▸ Exercise
Put every line of the records below into a two-column CSV with columns "label" and "value", one row per line. Quote each field and replace any line breaks with spaces.

==============================

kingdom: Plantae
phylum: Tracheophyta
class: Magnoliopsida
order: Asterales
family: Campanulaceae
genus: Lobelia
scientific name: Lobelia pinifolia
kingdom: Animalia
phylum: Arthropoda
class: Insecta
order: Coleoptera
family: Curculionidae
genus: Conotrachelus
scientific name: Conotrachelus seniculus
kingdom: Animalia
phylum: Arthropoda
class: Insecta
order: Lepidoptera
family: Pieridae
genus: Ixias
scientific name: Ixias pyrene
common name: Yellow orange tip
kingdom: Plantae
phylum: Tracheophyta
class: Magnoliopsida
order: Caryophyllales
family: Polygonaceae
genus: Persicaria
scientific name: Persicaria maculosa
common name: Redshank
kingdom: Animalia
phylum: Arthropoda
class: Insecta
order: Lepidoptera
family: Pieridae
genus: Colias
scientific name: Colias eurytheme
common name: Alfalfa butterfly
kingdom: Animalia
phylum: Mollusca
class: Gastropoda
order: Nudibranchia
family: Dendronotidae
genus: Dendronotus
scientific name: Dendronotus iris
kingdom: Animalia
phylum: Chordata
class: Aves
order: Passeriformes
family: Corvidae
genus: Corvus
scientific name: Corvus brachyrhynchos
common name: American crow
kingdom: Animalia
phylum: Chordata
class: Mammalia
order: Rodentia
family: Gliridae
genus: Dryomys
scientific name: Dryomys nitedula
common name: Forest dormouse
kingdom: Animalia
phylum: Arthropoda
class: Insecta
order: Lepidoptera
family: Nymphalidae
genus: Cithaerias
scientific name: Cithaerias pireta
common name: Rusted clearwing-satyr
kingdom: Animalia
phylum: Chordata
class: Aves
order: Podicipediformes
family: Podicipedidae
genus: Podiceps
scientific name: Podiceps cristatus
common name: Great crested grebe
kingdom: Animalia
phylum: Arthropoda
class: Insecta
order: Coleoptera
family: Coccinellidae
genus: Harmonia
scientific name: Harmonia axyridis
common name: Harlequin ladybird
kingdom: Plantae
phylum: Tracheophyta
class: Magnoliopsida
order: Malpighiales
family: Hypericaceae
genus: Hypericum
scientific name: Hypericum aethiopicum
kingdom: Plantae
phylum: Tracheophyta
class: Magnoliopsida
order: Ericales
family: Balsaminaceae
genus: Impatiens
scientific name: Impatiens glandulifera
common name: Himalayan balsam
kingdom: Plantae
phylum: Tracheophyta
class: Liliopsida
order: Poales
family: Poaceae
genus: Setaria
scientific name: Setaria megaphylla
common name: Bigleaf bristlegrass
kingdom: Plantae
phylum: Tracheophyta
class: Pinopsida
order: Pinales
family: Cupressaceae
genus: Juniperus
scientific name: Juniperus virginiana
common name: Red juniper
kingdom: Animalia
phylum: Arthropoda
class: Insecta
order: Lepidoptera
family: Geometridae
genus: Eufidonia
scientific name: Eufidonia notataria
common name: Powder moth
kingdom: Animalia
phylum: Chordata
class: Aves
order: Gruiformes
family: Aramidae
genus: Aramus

==============================

▸ Answer to this exercise
label,value
"kingdom:","Plantae"
"phylum:","Tracheophyta"
"class:","Magnoliopsida"
"order:","Asterales"
"family:","Campanulaceae"
"genus:","Lobelia"
"scientific name:","Lobelia pinifolia"
"kingdom:","Animalia"
"phylum:","Arthropoda"
"class:","Insecta"
"order:","Coleoptera"
"family:","Curculionidae"
"genus:","Conotrachelus"
"scientific name:","Conotrachelus seniculus"
"kingdom:","Animalia"
"phylum:","Arthropoda"
"class:","Insecta"
"order:","Lepidoptera"
"family:","Pieridae"
"genus:","Ixias"
"scientific name:","Ixias pyrene"
"common name:","Yellow orange tip"
"kingdom:","Plantae"
"phylum:","Tracheophyta"
"class:","Magnoliopsida"
"order:","Caryophyllales"
"family:","Polygonaceae"
"genus:","Persicaria"
"scientific name:","Persicaria maculosa"
"common name:","Redshank"
"kingdom:","Animalia"
"phylum:","Arthropoda"
"class:","Insecta"
"order:","Lepidoptera"
"family:","Pieridae"
"genus:","Colias"
"scientific name:","Colias eurytheme"
"common name:","Alfalfa butterfly"
"kingdom:","Animalia"
"phylum:","Mollusca"
"class:","Gastropoda"
"order:","Nudibranchia"
"family:","Dendronotidae"
"genus:","Dendronotus"
"scientific name:","Dendronotus iris"
"kingdom:","Animalia"
"phylum:","Chordata"
"class:","Aves"
"order:","Passeriformes"
"family:","Corvidae"
"genus:","Corvus"
"scientific name:","Corvus brachyrhynchos"
"common name:","American crow"
"kingdom:","Animalia"
"phylum:","Chordata"
"class:","Mammalia"
"order:","Rodentia"
"family:","Gliridae"
"genus:","Dryomys"
"scientific name:","Dryomys nitedula"
"common name:","Forest dormouse"
"kingdom:","Animalia"
"phylum:","Arthropoda"
"class:","Insecta"
"order:","Lepidoptera"
"family:","Nymphalidae"
"genus:","Cithaerias"
"scientific name:","Cithaerias pireta"
"common name:","Rusted clearwing-satyr"
"kingdom:","Animalia"
"phylum:","Chordata"
"class:","Aves"
"order:","Podicipediformes"
"family:","Podicipedidae"
"genus:","Podiceps"
"scientific name:","Podiceps cristatus"
"common name:","Great crested grebe"
"kingdom:","Animalia"
"phylum:","Arthropoda"
"class:","Insecta"
"order:","Coleoptera"
"family:","Coccinellidae"
"genus:","Harmonia"
"scientific name:","Harmonia axyridis"
"common name:","Harlequin ladybird"
"kingdom:","Plantae"
"phylum:","Tracheophyta"
"class:","Magnoliopsida"
"order:","Malpighiales"
"family:","Hypericaceae"
"genus:","Hypericum"
"scientific name:","Hypericum aethiopicum"
"kingdom:","Plantae"
"phylum:","Tracheophyta"
"class:","Magnoliopsida"
"order:","Ericales"
"family:","Balsaminaceae"
"genus:","Impatiens"
"scientific name:","Impatiens glandulifera"
"common name:","Himalayan balsam"
"kingdom:","Plantae"
"phylum:","Tracheophyta"
"class:","Liliopsida"
"order:","Poales"
"family:","Poaceae"
"genus:","Setaria"
"scientific name:","Setaria megaphylla"
"common name:","Bigleaf bristlegrass"
"kingdom:","Plantae"
"phylum:","Tracheophyta"
"class:","Pinopsida"
"order:","Pinales"
"family:","Cupressaceae"
"genus:","Juniperus"
"scientific name:","Juniperus virginiana"
"common name:","Red juniper"
"kingdom:","Animalia"
"phylum:","Arthropoda"
"class:","Insecta"
"order:","Lepidoptera"
"family:","Geometridae"
"genus:","Eufidonia"
"scientific name:","Eufidonia notataria"
"common name:","Powder moth"
"kingdom:","Animalia"
"phylum:","Chordata"
"class:","Aves"
"order:","Gruiformes"
"family:","Aramidae"
"genus:","Aramus"